◆ **EXERCISE INSTRUCTIONS**
The copy must match the data word for word and contain no pictures.

◆ **RAW DATA**
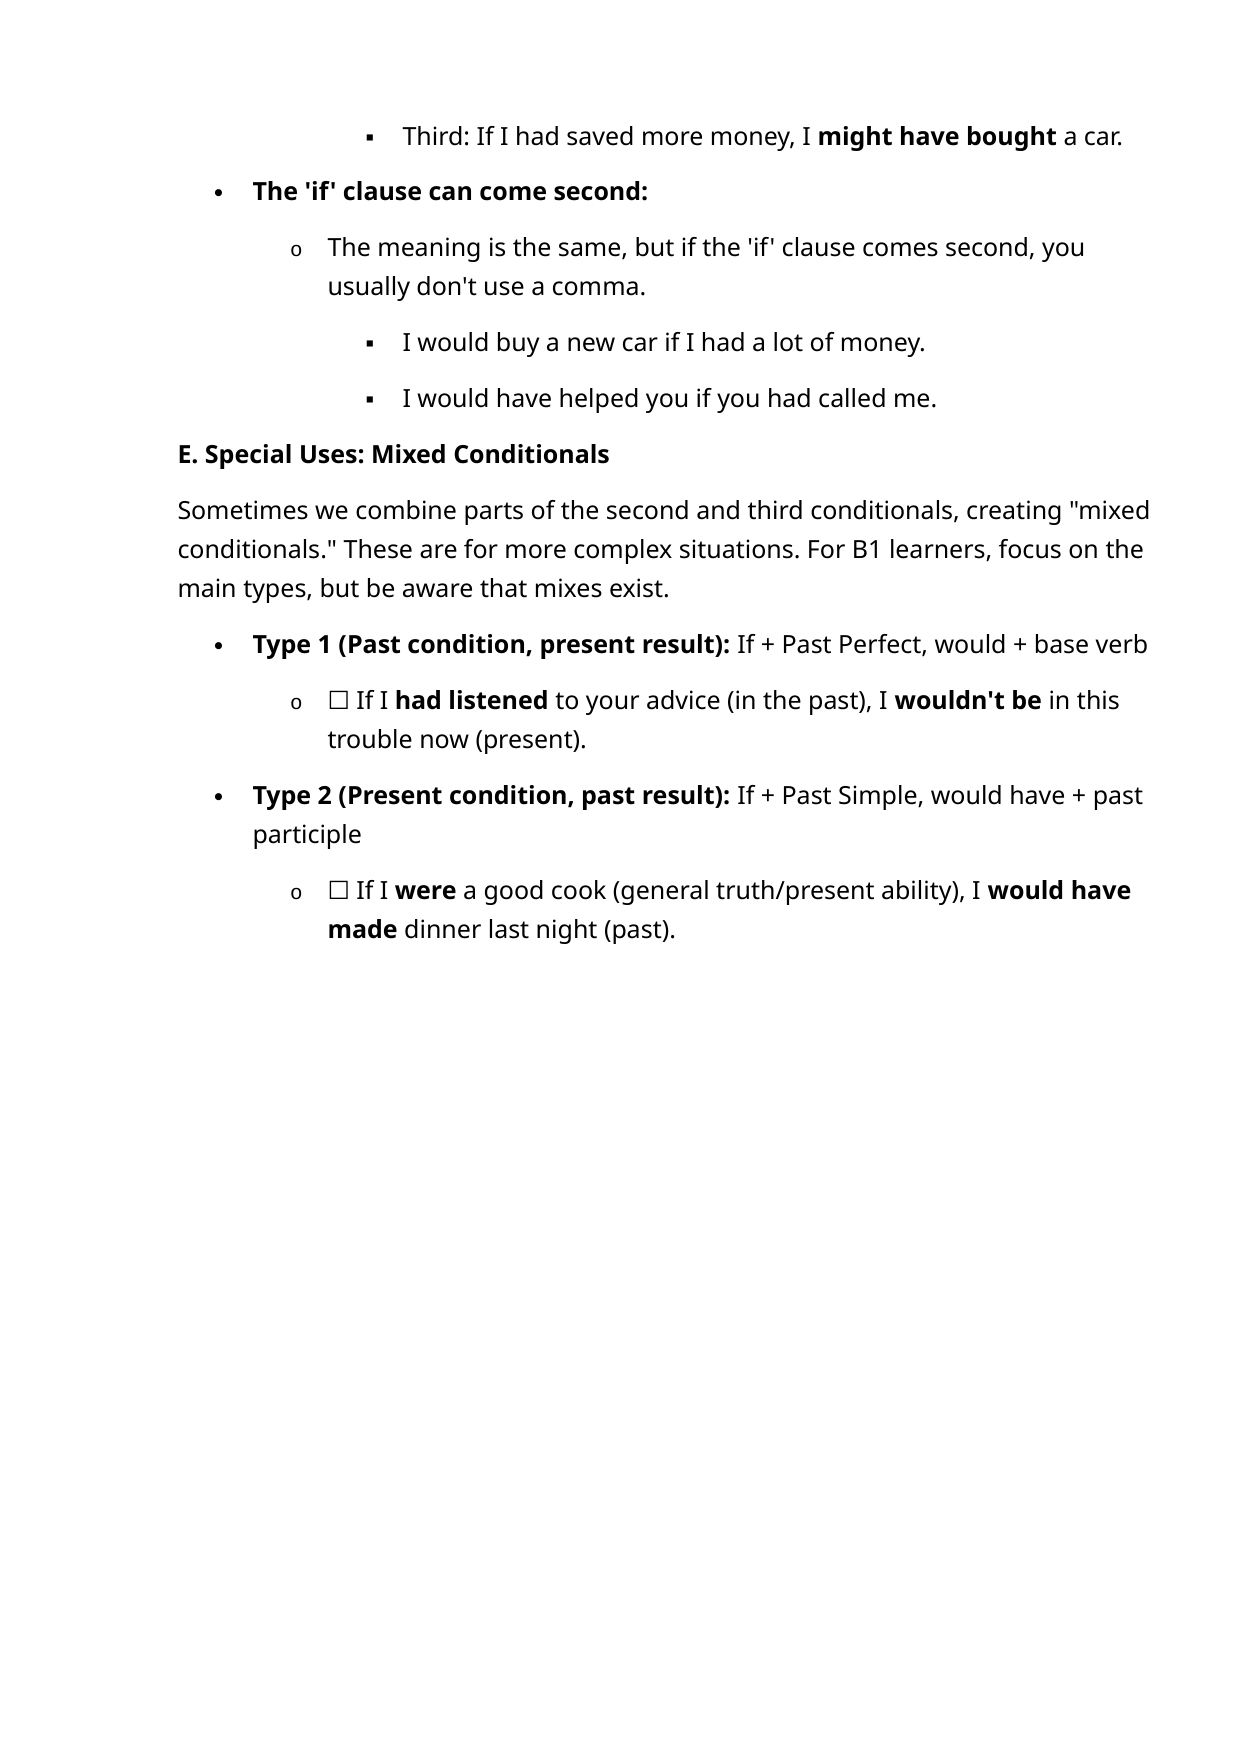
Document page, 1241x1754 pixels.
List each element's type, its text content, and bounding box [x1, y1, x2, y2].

list I would have helped you if you had called me. [365, 381, 1152, 415]
list Third: If I had saved more money, I might have bought a car. [365, 118, 1152, 152]
list The 'if' clause can come second: [215, 174, 1152, 208]
list ☐ If I were a good cook (general truth/present ability), I would have made dinner last night (past). [290, 872, 1152, 946]
list The meaning is the same, but if the 'if' clause comes second, you usually don't use a comma. [290, 230, 1152, 303]
list Type 2 (Present condition, past result): If + Past Simple, would have + past participle [215, 777, 1152, 851]
text Sometimes we combine parts of the second and third conditionals, creating "mixed conditionals." These are for more complex situations. For B1 learners, focus on the main types, but be aware that mixes exist. [177, 492, 1152, 605]
list Type 1 (Past condition, present result): If + Past Perfect, would + base verb [215, 626, 1152, 661]
list I would buy a new car if I had a lot of money. [365, 325, 1152, 359]
text E. Special Uses: Mixed Conditionals [177, 436, 1152, 471]
list ☐ If I had listened to your advice (in the past), I wouldn't be in this trouble now (present). [290, 682, 1152, 756]
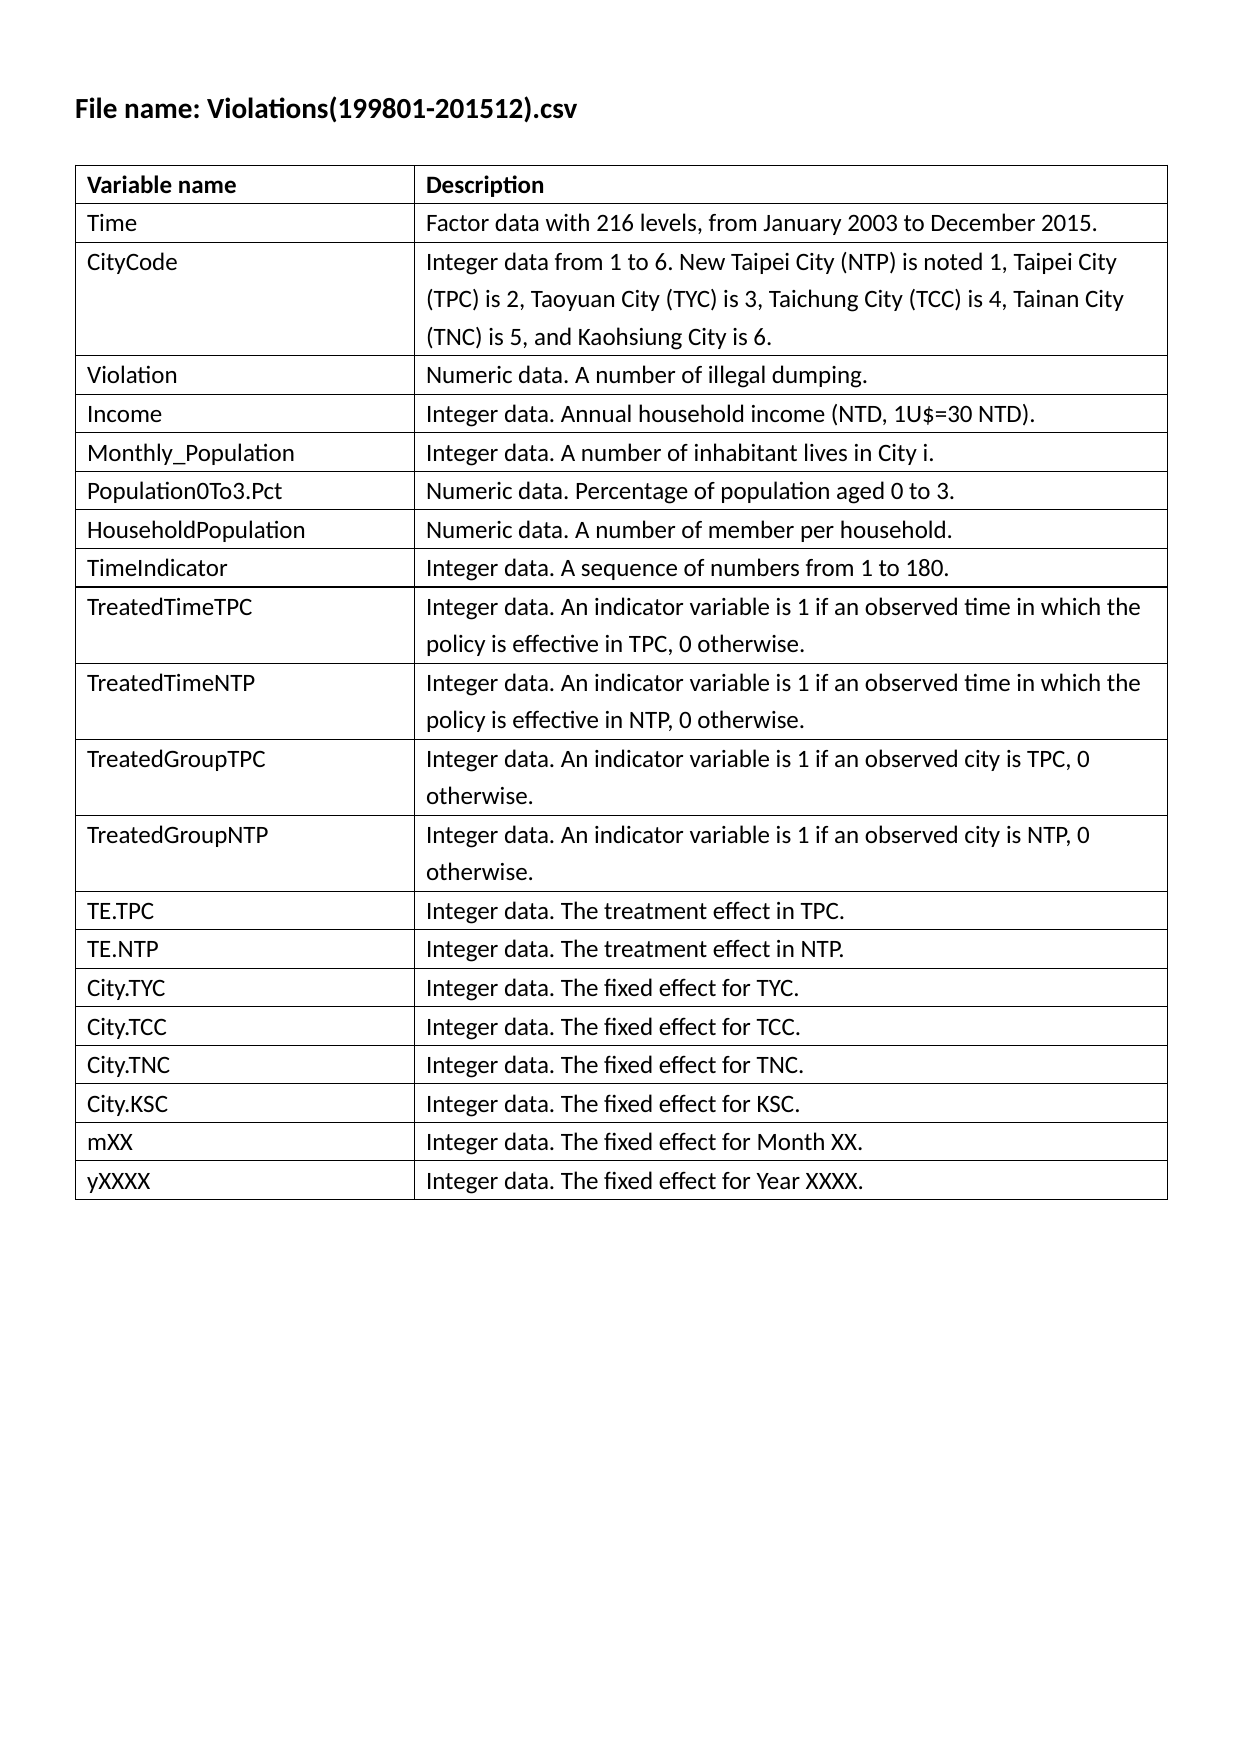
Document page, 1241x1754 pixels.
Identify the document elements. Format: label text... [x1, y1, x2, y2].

table_cell TreatedTimeTPC [76, 588, 414, 662]
table_cell yXXXX [76, 1161, 414, 1199]
table_cell Integer data. A sequence of numbers from 1 to 180. [415, 549, 1167, 586]
table_cell CityCode [76, 243, 414, 355]
table_cell Numeric data. A number of illegal dumping. [415, 356, 1167, 394]
table_cell Numeric data. A number of member per household. [415, 510, 1167, 548]
table_cell Integer data. A number of inhabitant lives in City i. [415, 433, 1167, 471]
table_cell City.TCC [76, 1007, 414, 1045]
table_cell Violation [76, 356, 414, 394]
table_cell City.KSC [76, 1084, 414, 1122]
text File name: Violations(199801-201512).csv [75, 89, 1165, 127]
table_cell Integer data. An indicator variable is 1 if an observed time in which the policy is effective in NTP, 0 otherwise. [415, 664, 1167, 738]
table_cell Monthly_Population [76, 433, 414, 471]
table_cell Integer data. An indicator variable is 1 if an observed time in which the policy is effective in TPC, 0 otherwise. [415, 588, 1167, 662]
table_cell Population0To3.Pct [76, 472, 414, 509]
table_cell TreatedGroupNTP [76, 816, 414, 891]
table_cell HouseholdPopulation [76, 510, 414, 548]
table_cell TreatedTimeNTP [76, 664, 414, 738]
table_cell Integer data. The fixed effect for TCC. [415, 1007, 1167, 1045]
table_cell Factor data with 216 levels, from January 2003 to December 2015. [415, 204, 1167, 242]
table_cell Integer data. The fixed effect for TYC. [415, 969, 1167, 1006]
table_cell Integer data. Annual household income (NTD, 1U$=30 NTD). [415, 395, 1167, 432]
table_cell Integer data. An indicator variable is 1 if an observed city is TPC, 0 otherwise. [415, 740, 1167, 814]
table_cell City.TYC [76, 969, 414, 1006]
table_cell City.TNC [76, 1046, 414, 1083]
table_cell Integer data. An indicator variable is 1 if an observed city is NTP, 0 otherwise. [415, 816, 1167, 891]
table_cell Integer data. The fixed effect for TNC. [415, 1046, 1167, 1083]
table_cell Integer data. The treatment effect in NTP. [415, 930, 1167, 968]
table_cell Integer data. The treatment effect in TPC. [415, 892, 1167, 929]
table_cell Integer data from 1 to 6. New Taipei City (NTP) is noted 1, Taipei City (TPC) is 2, Taoyuan City (TYC) is 3, Taichung City (TCC) is 4, Tainan City (TNC) is 5, and Kaohsiung City is 6. [415, 243, 1167, 355]
table_header Description [415, 166, 1167, 203]
table_cell Integer data. The fixed effect for Month XX. [415, 1123, 1167, 1160]
table_cell Integer data. The fixed effect for Year XXXX. [415, 1161, 1167, 1199]
table_cell mXX [76, 1123, 414, 1160]
table_cell Time [76, 204, 414, 242]
table_cell TreatedGroupTPC [76, 740, 414, 814]
table_header Variable name [76, 166, 414, 203]
table_cell Income [76, 395, 414, 432]
table_cell Numeric data. Percentage of population aged 0 to 3. [415, 472, 1167, 509]
table_cell TE.TPC [76, 892, 414, 929]
table_cell Integer data. The fixed effect for KSC. [415, 1084, 1167, 1122]
table_cell TE.NTP [76, 930, 414, 968]
table_cell TimeIndicator [76, 549, 414, 586]
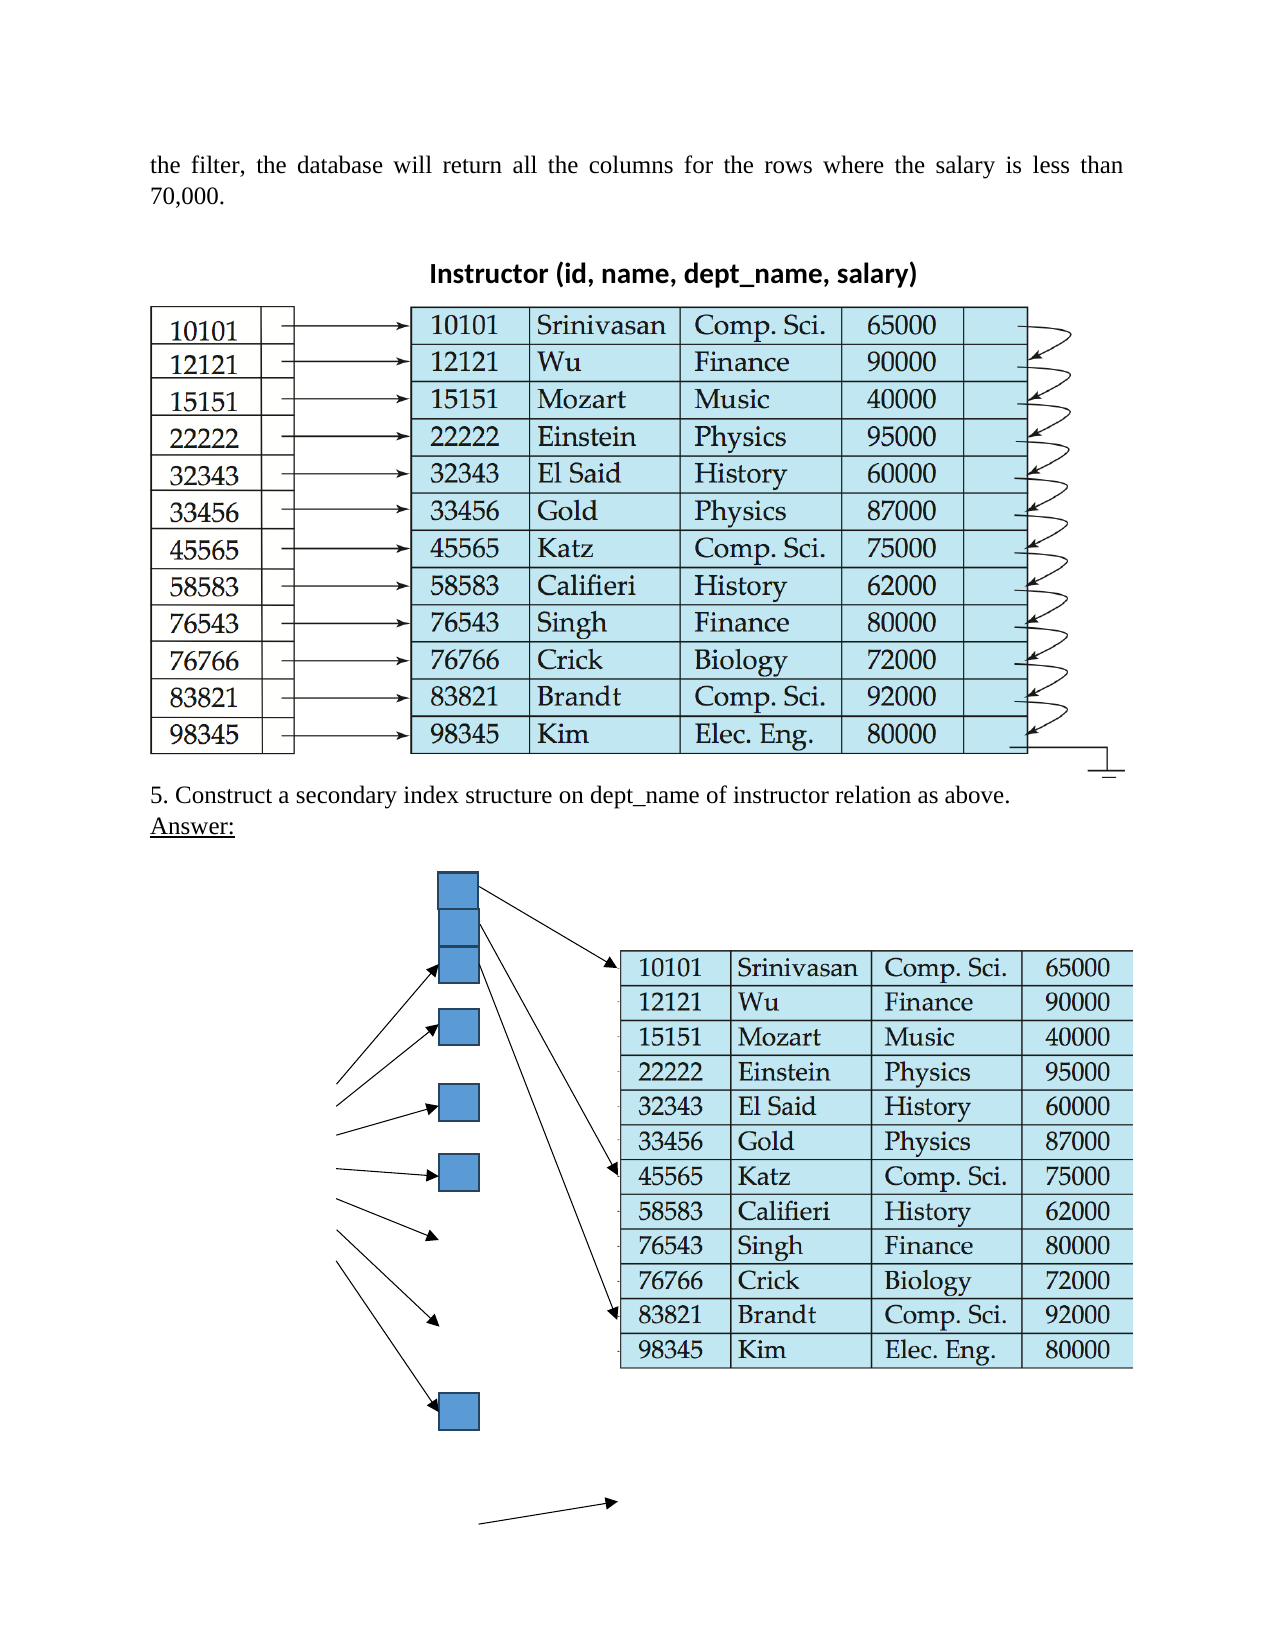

◆ **EXPECTED ANSWER**
Document page, 1241x1754 pixels.
List each element's type, its text content, and bounding box [x1, y1, x2, y2].

list I would have helped you if you had called me. [365, 381, 1152, 415]
list Third: If I had saved more money, I might have bought a car. [365, 118, 1152, 152]
list The 'if' clause can come second: [215, 174, 1152, 208]
list ☐ If I were a good cook (general truth/present ability), I would have made dinner last night (past). [290, 872, 1152, 946]
list The meaning is the same, but if the 'if' clause comes second, you usually don't use a comma. [290, 230, 1152, 303]
list Type 2 (Present condition, past result): If + Past Simple, would have + past participle [215, 777, 1152, 851]
text Sometimes we combine parts of the second and third conditionals, creating "mixed conditionals." These are for more complex situations. For B1 learners, focus on the main types, but be aware that mixes exist. [177, 492, 1152, 605]
list Type 1 (Past condition, present result): If + Past Perfect, would + base verb [215, 626, 1152, 661]
list I would buy a new car if I had a lot of money. [365, 325, 1152, 359]
text E. Special Uses: Mixed Conditionals [177, 436, 1152, 471]
list ☐ If I had listened to your advice (in the past), I wouldn't be in this trouble now (present). [290, 682, 1152, 756]
Document page, 1241x1754 pixels.
Identify the document elements. Format: label text... [x1, y1, x2, y2].

table_cell TreatedTimeTPC [76, 588, 414, 662]
table_cell yXXXX [76, 1161, 414, 1199]
table_cell Integer data. A sequence of numbers from 1 to 180. [415, 549, 1167, 586]
table_cell CityCode [76, 243, 414, 355]
table_cell Numeric data. A number of illegal dumping. [415, 356, 1167, 394]
table_cell Numeric data. A number of member per household. [415, 510, 1167, 548]
table_cell Integer data. A number of inhabitant lives in City i. [415, 433, 1167, 471]
table_cell City.TCC [76, 1007, 414, 1045]
table_cell Violation [76, 356, 414, 394]
table_cell City.KSC [76, 1084, 414, 1122]
text File name: Violations(199801-201512).csv [75, 89, 1165, 127]
table_cell Integer data. An indicator variable is 1 if an observed time in which the policy is effective in NTP, 0 otherwise. [415, 664, 1167, 738]
table_cell Monthly_Population [76, 433, 414, 471]
table_cell Integer data. An indicator variable is 1 if an observed time in which the policy is effective in TPC, 0 otherwise. [415, 588, 1167, 662]
table_cell Population0To3.Pct [76, 472, 414, 509]
table_cell TreatedGroupNTP [76, 816, 414, 891]
table_cell HouseholdPopulation [76, 510, 414, 548]
table_cell TreatedTimeNTP [76, 664, 414, 738]
table_cell Integer data. The fixed effect for TCC. [415, 1007, 1167, 1045]
table_cell Factor data with 216 levels, from January 2003 to December 2015. [415, 204, 1167, 242]
table_cell Integer data. The fixed effect for TYC. [415, 969, 1167, 1006]
table_cell Integer data. Annual household income (NTD, 1U$=30 NTD). [415, 395, 1167, 432]
table_cell Integer data. An indicator variable is 1 if an observed city is TPC, 0 otherwise. [415, 740, 1167, 814]
table_cell City.TYC [76, 969, 414, 1006]
table_cell City.TNC [76, 1046, 414, 1083]
table_cell Integer data. An indicator variable is 1 if an observed city is NTP, 0 otherwise. [415, 816, 1167, 891]
table_cell Integer data. The fixed effect for TNC. [415, 1046, 1167, 1083]
table_cell Integer data. The treatment effect in NTP. [415, 930, 1167, 968]
table_cell Integer data. The treatment effect in TPC. [415, 892, 1167, 929]
table_cell Integer data from 1 to 6. New Taipei City (NTP) is noted 1, Taipei City (TPC) is 2, Taoyuan City (TYC) is 3, Taichung City (TCC) is 4, Tainan City (TNC) is 5, and Kaohsiung City is 6. [415, 243, 1167, 355]
table_header Description [415, 166, 1167, 203]
table_cell Integer data. The fixed effect for Month XX. [415, 1123, 1167, 1160]
table_cell Integer data. The fixed effect for Year XXXX. [415, 1161, 1167, 1199]
table_cell mXX [76, 1123, 414, 1160]
table_cell Time [76, 204, 414, 242]
table_cell TreatedGroupTPC [76, 740, 414, 814]
table_header Variable name [76, 166, 414, 203]
table_cell Income [76, 395, 414, 432]
table_cell Numeric data. Percentage of population aged 0 to 3. [415, 472, 1167, 509]
table_cell TE.TPC [76, 892, 414, 929]
table_cell Integer data. The fixed effect for KSC. [415, 1084, 1167, 1122]
table_cell TE.NTP [76, 930, 414, 968]
table_cell TimeIndicator [76, 549, 414, 586]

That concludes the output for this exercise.